Norquist then slammed Obama’s plan to let the Bush tax cuts expire for just those making more than $250,000 a year, saying it actually raises taxes on small businesses.
“Many small businesses, most small businesses, pay as if they were individuals,” he said. “They pay the personal income tax. So when you talk about a successful small business it looks like a rich person. When Obama says ‘I’m going to tax rich people,’ well, what you’re taxing is any growing small business. So it would be devastating to the small business community.”
Norquist said that allowing the payroll tax cut to expire would result in a significant tax increase. “Obama has put that in, I think, in order to be able to claim he’s for lower taxes,” he said. “But again he passed it temporarily, one year. He kind of likes to give people things temporarily so he can maintain political control over individuals. I think we should make tax cuts permanent. All of the tax increases that Obama has put into place have been permanent. All of the handful of tax cuts have all been temporary.”
Norquist weighed in on Obama’s much-criticized remarks in a Roanoke speech in which the president said, “If you’ve got a business, you didn’t build that. Somebody else made that happen.”
“The liberals and left of the United States have been trying to make the case that merit does not exist,” Norquist said. “People who earn more money because they work on Saturdays don’t deserve to keep their money. People who sacrifice and build a small business don’t deserve to earn more money than somebody who’s on welfare. So they have to delegitimize your success.”
“You wake up early in the morning, go to work, your neighbor doesn’t; you don’t deserve any more than he does,” Norquist said. “You risk your life savings to build a business and you succeed; you don’t deserve anything. How do they come up with that? Well the argument is that, on several levels, because you drove on a road that the government built, with your tax dollars, by the way, with your gasoline taxes, that somehow the government deserves something off your work.”

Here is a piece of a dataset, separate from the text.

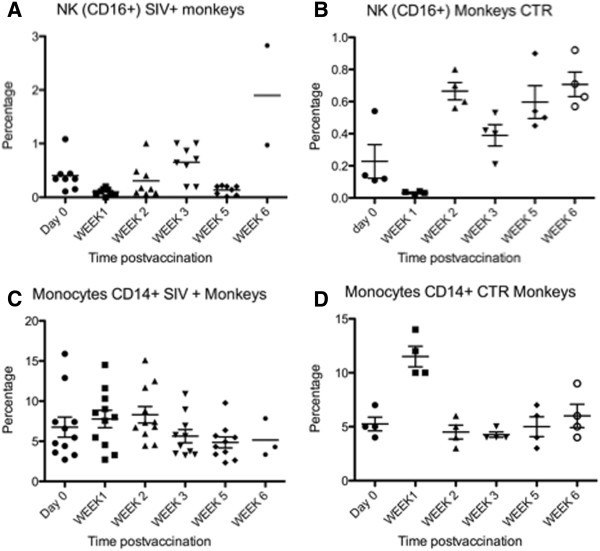
Percentage of monocytes and NK cells in PBMC after ML29 vaccination. A) In the 8 SIV-infected, ML29-vaccinated monkeys there is a significant reduction of the percentage of circulating NK (CD16+) cells one week after vaccination. B) Reduction of the NK (CD16+) population in four healthy (non-SIV-infected) animals one week after ML29 vaccination. C) In the 11 SIV-infected, arenavirus-vaccinated monkeys there is a slight increase in monocytes a week after ML29 vaccination. D) This increase is also observed in non-SIV-infected control monkeys.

“… I couldn’t believe that the president of the United States was explaining that Bill Gates did not build Microsoft and that Apple was not built by Steve Jobs,” Norquist added. “That he, Bill Clinton, and all his liberal Democratic friends deserve as much credit, as much of the money, as these companies and individuals created, as the people who actually did the work.”
Norquist said he thinks Americans will elect Mitt Romney and a Republican Congress to stop Obamacare and tax hikes.

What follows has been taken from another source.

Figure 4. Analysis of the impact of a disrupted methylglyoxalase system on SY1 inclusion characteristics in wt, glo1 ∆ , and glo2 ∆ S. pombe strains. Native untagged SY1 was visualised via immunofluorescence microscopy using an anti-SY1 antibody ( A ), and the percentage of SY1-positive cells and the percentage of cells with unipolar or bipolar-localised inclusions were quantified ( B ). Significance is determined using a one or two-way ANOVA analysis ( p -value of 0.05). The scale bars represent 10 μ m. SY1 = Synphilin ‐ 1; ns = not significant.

“… if you vote for Obama and he wins, you will get the 20 taxes in Obamacare and the government will raise taxes on your health savings account, your flexible savings account, your Blue Cross/ Blue Shield, on medical devices, on insurance, all those tax increases to tax you to give things to other people,” Norquist said. “If you vote for Obama and he wins, then there’s a $500 billion tax increase that happens automatically on the first of January, 2013. That’s 56 days after you vote for Obama. You get hit in the forehead with those collections of tax increases.
“You vote for Romney, and a Republican Senate, you have to do both, then we can and will, and Gov. Romney and the Republicans in the House and Senate made it very clear: elect a Republican government, all of Obamacare and Obama taxes go away and the $500 billion tax increase goes away and they’ll do tax reform instead."